Extracted data entries
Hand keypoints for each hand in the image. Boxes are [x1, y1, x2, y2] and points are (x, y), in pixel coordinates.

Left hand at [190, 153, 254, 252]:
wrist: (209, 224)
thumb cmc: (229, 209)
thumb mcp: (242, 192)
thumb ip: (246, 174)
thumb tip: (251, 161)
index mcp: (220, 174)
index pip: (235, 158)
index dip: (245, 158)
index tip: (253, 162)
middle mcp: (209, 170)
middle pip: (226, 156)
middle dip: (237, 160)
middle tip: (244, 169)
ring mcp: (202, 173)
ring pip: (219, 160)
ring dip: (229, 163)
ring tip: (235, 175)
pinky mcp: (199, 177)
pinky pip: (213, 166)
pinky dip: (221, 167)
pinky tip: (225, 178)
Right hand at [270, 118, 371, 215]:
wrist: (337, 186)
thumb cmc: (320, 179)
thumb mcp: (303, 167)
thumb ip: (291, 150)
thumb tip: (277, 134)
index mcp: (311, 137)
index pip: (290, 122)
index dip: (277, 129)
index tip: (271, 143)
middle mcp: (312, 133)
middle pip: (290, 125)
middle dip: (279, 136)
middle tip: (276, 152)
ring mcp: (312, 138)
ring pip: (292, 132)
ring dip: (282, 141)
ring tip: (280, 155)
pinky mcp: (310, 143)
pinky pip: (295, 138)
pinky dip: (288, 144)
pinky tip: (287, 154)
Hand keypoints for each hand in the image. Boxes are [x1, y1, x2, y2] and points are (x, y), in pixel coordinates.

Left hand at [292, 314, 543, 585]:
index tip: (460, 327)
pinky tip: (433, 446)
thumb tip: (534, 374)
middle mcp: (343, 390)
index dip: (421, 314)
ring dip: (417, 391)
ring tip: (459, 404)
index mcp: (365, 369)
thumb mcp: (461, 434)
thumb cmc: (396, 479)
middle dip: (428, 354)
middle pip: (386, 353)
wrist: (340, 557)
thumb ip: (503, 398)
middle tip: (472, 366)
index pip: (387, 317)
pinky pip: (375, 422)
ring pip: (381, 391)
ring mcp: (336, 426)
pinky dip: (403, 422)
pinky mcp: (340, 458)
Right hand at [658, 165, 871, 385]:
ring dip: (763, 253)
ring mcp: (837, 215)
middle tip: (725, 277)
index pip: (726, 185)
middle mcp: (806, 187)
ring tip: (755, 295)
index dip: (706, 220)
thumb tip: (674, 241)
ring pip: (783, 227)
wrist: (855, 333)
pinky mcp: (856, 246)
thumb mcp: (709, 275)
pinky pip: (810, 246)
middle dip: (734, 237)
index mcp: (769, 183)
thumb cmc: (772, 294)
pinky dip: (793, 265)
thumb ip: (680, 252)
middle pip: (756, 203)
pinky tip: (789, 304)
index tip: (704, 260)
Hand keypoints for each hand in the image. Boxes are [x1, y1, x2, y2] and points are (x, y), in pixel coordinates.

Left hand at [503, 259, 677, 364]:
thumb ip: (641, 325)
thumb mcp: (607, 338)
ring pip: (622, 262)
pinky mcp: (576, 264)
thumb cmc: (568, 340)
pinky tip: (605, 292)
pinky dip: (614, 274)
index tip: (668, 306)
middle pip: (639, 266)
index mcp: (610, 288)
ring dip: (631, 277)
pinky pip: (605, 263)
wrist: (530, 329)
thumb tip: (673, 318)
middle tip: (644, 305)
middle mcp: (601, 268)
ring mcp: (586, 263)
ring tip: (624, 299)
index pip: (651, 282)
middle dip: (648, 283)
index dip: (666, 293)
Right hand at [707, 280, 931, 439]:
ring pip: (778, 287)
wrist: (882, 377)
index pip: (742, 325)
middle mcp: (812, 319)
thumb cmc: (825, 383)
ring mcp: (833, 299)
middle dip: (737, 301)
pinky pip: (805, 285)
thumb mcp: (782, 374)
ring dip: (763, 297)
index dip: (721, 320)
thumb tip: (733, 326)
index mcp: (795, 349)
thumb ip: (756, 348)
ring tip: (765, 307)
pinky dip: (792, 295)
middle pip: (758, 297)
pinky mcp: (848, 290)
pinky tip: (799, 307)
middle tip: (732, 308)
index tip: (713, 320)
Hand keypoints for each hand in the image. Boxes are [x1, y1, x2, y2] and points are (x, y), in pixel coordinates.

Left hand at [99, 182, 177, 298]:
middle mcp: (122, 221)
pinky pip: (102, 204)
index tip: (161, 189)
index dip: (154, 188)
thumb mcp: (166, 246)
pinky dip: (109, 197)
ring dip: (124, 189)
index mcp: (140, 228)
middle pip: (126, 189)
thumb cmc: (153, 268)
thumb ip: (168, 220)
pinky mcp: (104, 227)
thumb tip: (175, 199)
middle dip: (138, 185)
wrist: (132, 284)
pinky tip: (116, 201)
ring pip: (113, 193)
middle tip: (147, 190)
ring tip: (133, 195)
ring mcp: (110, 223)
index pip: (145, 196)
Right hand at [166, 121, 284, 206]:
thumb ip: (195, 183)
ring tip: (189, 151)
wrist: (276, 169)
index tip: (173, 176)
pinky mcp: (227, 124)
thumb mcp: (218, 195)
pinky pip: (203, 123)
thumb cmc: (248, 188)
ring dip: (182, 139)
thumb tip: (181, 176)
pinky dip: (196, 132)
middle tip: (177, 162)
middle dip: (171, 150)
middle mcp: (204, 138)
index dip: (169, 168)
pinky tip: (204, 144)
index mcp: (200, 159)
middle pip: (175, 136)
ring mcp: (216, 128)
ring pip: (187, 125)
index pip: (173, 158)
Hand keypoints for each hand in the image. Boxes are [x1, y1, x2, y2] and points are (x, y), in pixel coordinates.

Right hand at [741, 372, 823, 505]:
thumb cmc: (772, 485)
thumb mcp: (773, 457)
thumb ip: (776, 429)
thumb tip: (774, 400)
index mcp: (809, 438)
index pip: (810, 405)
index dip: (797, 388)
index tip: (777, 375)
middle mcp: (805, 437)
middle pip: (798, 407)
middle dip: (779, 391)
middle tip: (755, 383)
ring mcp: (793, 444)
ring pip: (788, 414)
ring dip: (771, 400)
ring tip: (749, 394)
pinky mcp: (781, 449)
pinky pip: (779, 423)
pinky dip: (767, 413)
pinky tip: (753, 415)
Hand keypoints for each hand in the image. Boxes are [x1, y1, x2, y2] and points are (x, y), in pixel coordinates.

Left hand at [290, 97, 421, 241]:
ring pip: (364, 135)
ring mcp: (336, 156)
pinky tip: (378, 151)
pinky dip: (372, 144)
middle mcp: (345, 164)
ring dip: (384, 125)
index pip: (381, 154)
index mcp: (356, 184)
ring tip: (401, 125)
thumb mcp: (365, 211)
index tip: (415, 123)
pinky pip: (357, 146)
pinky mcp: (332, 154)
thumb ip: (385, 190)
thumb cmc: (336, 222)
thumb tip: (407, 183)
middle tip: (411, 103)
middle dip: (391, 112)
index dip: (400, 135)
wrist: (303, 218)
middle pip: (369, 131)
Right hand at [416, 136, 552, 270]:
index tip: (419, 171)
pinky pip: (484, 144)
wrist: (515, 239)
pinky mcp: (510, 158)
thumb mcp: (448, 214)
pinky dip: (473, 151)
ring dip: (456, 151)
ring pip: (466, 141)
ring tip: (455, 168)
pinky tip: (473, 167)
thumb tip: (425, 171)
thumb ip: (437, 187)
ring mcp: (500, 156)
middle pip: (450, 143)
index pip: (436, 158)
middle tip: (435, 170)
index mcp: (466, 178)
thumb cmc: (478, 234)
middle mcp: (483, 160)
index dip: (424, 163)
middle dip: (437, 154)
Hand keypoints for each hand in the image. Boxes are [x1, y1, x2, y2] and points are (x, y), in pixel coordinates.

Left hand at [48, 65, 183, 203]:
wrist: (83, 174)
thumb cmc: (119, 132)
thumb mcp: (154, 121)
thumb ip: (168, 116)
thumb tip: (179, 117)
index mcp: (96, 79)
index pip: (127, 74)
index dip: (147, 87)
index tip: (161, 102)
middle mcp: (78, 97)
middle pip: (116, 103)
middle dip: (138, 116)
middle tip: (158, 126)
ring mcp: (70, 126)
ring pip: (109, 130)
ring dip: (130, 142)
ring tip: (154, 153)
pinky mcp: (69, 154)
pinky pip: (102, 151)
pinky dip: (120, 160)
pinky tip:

▶ [WORK TO COMPLETE] Begin with the line above that has "pinky pip: (357, 146)" and continue through the line that has "wrist: (515, 239)", setting each one down exactly. Stop there.

▶ [RESPONSE AREA]
pinky pip: (357, 146)
pinky mcp: (332, 154)
thumb ip: (385, 190)
thumb cmc: (336, 222)
thumb tip: (407, 183)
middle tip: (411, 103)
middle dip: (391, 112)
index dip: (400, 135)
wrist: (303, 218)
middle pip: (369, 131)
Right hand at [416, 136, 552, 270]:
index tip: (419, 171)
pinky pip: (484, 144)
wrist: (515, 239)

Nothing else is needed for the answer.